Régis Félix, ancien directeur, est l’un des membres actifs d’ATD Quart Monde, une association qui lutte pour les personnes vivant dans l’extrême pauvreté. Il craint et met en garde contre l’une des conséquences invisibles de ces mois d’incarcération: une relance des orientations qui ont subi, scellant le sort des étudiants sans écouter le jeune ou sa famille.

Que pensez-vous de ce retour à l’enseignement obligatoire pour si peu de temps?

Jusqu’à présent, peu d’enfants de familles pauvres sont retournés à l’école. Alors oui, retourner à l’école est très important, même pendant deux semaines. Une réduction totale de six mois aurait été un désastre pour ces enfants. Mais la question se pose: pourquoi ces familles n’ont-elles pas renvoyé leurs enfants à l’école? Ils avaient peur. La maladie, c’est vrai. Mais pas seul. Beaucoup avaient également peur d’être jugés. Que leur enfant, et donc les parents, soient jugés parce qu’ils n’ont pas fait ou n’ont pas pu en faire assez pendant cette période d’incarcération. Que cette période n’a pas été académiquement productive. Ce ne sont pas des décrocheurs. Ils ont été retirés du système éducatif, c’est différent. Ils ne pouvaient pas aller à l’école à la maison pour plusieurs raisons: parce qu’ils n’avaient pas de matériel informatique, qui devait souvent être partagé avec les frères et sœurs. Manque également de fournitures scolaires ou parce que leurs parents n’avaient pas les moyens de les aider.

Vous prévenez également d’une possible élévation du ciel dans les “directions qui ont été subies” …
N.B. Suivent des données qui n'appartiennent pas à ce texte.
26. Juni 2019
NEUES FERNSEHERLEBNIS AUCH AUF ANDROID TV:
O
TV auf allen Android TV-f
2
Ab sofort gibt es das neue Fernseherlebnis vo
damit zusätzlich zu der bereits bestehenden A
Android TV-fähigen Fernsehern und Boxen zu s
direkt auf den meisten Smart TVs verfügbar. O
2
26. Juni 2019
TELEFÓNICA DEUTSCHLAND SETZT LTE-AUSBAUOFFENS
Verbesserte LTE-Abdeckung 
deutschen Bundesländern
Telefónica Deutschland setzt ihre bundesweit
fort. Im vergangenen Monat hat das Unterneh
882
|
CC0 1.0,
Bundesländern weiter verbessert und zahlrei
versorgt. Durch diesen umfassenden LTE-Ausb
Oui, nous sommes préoccupés par ce qui se passe actuellement dans certains collèges et écoles. Avec cette période d’incarcération et le temps moyen que nous vivons aujourd’hui, il y a tout lieu de croire que les parents sont plus que jamais exclus des processus décisionnels pour l’avenir de leurs enfants. Que ce soit une répétition ou une orientation. En temps normal, c’est souvent le cas: les élèves et les parents sont rarement entendus lors des conseils de classe. Mais pour le moment, c’est encore plus clair. Des conseils de classe n’étaient même pas organisés dans certains collèges. Le sort des élèves a été déterminé à huis clos entre le directeur et le directeur de l’école. Pas de débat, pas de consultation. Les parents l’entendront par téléphone dès que le sort sera scellé.

Vous pouvez imaginer que les enseignants prennent les meilleures décisions pour leurs élèves, non?
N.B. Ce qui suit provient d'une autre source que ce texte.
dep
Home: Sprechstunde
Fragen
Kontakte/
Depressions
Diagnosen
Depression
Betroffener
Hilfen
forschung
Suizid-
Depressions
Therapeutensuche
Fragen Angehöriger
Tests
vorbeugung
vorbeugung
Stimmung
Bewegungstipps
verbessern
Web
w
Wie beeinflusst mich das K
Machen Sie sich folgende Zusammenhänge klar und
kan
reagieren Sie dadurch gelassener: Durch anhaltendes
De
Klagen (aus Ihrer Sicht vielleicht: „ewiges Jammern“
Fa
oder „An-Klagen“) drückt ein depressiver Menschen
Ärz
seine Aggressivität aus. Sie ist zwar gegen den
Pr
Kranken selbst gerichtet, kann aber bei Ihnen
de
C’est une réalité réelle, statistiquement déterminée. Considérons deux élèves ayant des rapports scolaires comparables: l’un d’une famille pauvre est orienté dans le flux professionnel et l’autre ne l’est pas. Il est fondamental pour l’étudiant – et cela ressort de tous les travaux de recherche – que l’établissement d’enseignement et la famille aillent dans le même sens. Sinon, l’enfant ou l’adolescent s’emmêle dans un conflit de loyauté entre la famille et l’école. Cela crée des blocs d’apprentissage, très difficiles à surmonter. Les enfants ne se laissent pas enseigner parce qu’ils pensent que l’école rejette leurs parents. Et ont inconsciemment peur qu’en apprenant, ils se coupent de leur environnement d’origine. Chaque élève doit sentir que sa famille et ses professeurs partagent la même ambition pour lui. En ce sens, la mixité est essentielle. Et nous en sommes loin.

L’incarcération a-t-elle en quelque sorte rapproché parents et enseignants en les forçant à communiquer?

C’est en effet l’un des points positifs de toute cette période d’incarcération: les enseignants ont été mis en contact avec les parents et nous pouvons espérer qu’ils se rendent compte qu’ils ont besoin de familles. J’espère que cela fera des progrès dans le domaine de la mixité. Le système éducatif actuel ne dépend pas suffisamment des connaissances acquises dans la famille pour développer les compétences scolaires. Vous devez quitter l’école.